Typhoon Lan claims at least two lives as it makes land fall in Japan
Powerful typhoon Lan ripped into central Japan early Monday 23rd Oct, leaving two dead and more than 10 injured.
Authorities advised thousands living in coastal areas or near rivers to evacuate to shelters as Typhoon Lan, described as “very large and very strong”, with gusts near to 200kph, made landfall in Shizuoka southwest of Tokyo at around 3.00 am (1800 GMT Sunday).
The typhoon was moving northeast as winds slowed slightly and may hit Tokyo and surrounding regions during Monday morning rush hours.
Train operators in the capital cancelled some express services in the morning, and some “Shinkansen” bullet trains were stalled in central Japan carrying passengers overnight as the typhoon caused a blackout. Nearly 300 flights scheduled for Monday have already been cancelled, the public broadcaster said, after strong winds forced airline companies to ground more than 500 flights Sunday.
The typhoon claimed its first victims as a male passer-by died when scaffolding collapsed on him at a construction site and a 70-year-old man was found dead after he dived into the sea to grab a rope from another vessel. At least 11 people were injured across the nation.

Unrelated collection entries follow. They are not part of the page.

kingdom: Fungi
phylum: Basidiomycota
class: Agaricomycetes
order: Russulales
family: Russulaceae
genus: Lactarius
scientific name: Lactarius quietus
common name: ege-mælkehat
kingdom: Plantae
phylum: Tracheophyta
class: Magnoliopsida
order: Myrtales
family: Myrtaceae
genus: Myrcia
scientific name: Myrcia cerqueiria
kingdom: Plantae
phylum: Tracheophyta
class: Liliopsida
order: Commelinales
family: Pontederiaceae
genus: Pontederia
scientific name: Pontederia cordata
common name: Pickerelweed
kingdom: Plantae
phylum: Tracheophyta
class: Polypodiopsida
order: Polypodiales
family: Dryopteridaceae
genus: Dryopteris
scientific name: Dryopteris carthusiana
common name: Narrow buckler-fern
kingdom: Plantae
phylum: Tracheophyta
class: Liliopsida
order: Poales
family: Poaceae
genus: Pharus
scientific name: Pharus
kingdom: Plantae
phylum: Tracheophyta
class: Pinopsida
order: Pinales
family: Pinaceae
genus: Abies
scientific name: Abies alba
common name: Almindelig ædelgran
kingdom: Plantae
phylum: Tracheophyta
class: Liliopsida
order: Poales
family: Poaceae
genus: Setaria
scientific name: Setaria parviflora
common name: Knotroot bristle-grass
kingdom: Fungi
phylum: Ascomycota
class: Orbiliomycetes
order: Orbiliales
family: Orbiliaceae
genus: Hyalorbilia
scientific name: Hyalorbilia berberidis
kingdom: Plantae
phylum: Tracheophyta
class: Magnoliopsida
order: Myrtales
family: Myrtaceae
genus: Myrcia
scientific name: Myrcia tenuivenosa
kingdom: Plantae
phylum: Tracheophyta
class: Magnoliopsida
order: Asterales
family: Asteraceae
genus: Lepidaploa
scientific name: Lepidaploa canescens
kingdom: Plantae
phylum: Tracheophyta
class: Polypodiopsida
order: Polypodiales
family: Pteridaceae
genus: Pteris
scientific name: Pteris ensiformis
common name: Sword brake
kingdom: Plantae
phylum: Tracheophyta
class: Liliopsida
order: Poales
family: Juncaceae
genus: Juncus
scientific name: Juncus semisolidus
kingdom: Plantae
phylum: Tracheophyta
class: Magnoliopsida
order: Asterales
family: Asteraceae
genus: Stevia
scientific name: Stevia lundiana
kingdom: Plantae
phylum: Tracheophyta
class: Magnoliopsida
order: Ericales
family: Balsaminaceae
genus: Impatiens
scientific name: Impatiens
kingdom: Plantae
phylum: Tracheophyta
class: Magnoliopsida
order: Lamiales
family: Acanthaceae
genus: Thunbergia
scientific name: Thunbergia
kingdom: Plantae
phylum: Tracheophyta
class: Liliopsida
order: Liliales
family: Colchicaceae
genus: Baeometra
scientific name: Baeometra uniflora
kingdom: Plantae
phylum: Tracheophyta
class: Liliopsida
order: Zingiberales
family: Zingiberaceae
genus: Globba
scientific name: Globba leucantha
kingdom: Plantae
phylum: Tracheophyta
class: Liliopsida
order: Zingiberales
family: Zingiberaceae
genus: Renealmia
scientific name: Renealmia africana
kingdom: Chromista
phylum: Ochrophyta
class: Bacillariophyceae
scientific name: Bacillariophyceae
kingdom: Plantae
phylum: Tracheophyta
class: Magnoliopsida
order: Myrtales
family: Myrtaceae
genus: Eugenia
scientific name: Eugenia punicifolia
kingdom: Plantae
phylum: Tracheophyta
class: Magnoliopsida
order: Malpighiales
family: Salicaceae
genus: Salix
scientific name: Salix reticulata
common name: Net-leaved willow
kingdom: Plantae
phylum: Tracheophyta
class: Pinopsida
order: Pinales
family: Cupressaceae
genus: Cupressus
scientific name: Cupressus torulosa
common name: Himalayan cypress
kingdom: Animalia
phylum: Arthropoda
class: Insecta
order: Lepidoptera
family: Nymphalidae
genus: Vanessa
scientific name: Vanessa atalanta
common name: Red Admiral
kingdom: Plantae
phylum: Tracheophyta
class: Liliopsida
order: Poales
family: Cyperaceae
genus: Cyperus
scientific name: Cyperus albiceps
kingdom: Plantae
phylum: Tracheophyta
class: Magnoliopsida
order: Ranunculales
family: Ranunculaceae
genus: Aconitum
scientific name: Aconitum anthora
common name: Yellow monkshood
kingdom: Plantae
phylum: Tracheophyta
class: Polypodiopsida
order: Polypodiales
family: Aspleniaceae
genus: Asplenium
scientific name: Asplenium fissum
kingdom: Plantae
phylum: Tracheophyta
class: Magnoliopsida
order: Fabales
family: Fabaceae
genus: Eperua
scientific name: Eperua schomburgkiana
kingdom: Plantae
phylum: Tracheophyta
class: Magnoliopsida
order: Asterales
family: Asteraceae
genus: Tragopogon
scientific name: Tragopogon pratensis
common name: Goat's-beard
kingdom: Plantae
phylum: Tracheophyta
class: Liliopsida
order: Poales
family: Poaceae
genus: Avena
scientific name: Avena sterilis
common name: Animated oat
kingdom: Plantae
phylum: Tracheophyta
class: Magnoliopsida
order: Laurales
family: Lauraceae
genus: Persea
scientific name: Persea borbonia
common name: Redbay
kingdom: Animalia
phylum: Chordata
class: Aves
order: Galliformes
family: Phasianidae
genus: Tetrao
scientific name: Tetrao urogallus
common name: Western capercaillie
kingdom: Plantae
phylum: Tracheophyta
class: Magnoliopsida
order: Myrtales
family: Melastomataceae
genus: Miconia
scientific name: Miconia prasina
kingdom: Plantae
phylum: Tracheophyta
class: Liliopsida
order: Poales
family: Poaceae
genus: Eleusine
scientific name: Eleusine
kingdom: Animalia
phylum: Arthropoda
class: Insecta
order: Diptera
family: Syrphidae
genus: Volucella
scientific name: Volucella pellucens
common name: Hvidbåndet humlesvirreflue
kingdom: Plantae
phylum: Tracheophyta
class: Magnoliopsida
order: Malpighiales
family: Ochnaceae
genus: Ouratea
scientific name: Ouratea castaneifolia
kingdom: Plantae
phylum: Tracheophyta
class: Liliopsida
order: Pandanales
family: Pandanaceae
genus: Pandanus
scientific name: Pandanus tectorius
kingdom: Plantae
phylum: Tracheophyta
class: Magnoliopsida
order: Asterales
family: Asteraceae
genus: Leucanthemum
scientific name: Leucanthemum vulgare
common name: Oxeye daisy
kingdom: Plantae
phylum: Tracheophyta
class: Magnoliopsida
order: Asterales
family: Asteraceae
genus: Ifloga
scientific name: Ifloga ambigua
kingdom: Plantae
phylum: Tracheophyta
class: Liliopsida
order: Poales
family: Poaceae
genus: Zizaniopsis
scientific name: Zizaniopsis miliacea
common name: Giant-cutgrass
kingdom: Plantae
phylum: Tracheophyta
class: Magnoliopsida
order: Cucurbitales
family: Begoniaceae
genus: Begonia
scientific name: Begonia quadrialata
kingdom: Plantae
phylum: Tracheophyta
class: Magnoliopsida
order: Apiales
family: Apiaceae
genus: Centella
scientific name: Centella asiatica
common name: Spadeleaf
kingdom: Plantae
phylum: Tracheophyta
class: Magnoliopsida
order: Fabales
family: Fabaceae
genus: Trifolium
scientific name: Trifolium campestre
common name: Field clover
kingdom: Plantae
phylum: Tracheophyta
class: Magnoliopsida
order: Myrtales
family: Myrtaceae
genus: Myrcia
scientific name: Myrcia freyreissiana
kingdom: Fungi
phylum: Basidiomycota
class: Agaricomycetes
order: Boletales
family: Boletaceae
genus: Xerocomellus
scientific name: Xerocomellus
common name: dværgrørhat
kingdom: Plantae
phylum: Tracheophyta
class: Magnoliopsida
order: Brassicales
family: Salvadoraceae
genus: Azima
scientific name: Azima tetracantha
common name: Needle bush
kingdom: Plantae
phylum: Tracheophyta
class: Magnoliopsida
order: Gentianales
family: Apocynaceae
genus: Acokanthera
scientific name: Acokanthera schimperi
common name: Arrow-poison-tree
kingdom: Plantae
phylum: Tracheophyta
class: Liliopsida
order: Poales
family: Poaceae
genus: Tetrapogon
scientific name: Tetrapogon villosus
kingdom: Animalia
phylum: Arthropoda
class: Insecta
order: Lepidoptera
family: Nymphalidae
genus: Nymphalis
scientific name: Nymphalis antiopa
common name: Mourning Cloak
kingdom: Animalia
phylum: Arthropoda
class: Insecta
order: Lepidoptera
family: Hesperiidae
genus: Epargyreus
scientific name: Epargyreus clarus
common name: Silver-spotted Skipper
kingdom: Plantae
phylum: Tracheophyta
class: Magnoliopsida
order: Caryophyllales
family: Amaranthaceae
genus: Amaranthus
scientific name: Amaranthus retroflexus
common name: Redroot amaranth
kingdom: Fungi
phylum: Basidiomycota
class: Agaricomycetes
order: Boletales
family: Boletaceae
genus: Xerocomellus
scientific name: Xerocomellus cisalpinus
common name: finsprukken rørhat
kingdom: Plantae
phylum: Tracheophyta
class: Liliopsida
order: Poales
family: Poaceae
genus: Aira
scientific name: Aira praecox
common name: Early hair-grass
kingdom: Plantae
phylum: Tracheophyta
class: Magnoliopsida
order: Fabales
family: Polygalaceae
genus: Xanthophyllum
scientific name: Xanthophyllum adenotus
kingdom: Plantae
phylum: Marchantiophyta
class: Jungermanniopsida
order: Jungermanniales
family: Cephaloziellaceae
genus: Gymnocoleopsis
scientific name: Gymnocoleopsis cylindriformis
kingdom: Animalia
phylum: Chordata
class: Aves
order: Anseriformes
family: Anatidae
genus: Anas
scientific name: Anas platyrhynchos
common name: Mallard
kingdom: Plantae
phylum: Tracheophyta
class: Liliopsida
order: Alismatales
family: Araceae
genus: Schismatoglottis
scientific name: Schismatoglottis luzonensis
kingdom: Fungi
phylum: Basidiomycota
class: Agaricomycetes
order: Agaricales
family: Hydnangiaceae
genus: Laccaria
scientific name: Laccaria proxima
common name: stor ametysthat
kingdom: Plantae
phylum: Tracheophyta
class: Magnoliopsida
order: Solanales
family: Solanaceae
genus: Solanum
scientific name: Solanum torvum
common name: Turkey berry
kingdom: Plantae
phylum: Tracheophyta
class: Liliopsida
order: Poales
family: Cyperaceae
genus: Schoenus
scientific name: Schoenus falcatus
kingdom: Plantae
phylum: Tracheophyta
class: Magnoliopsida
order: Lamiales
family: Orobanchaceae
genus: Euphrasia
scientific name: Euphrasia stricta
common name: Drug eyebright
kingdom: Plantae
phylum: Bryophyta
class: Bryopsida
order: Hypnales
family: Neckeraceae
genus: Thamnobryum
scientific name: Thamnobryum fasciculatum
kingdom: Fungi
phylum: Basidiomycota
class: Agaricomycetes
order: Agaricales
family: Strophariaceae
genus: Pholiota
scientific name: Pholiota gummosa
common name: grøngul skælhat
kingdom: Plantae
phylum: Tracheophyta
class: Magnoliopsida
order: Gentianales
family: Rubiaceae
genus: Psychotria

Earlier in the day, Prime Minister Shinzo Abe ordered his minister in charge of disasters to be ready to mobilize rescue and evacuation forces, including troops.
The weather agency separately warned of high waves, landslides and floods in central and western Japan.
To add to the problem elections were being undertaken in Japan, voters in the capital braved torrential rain and driving wind on election day, as a projection said Abe’s ruling conservative coalition was on track to win a two-thirds “super-majority.”
Voting was delayed by some 20 minutes in Kochi in western Japan when landslides blocked a road, while several polling stations closed earlier than scheduled.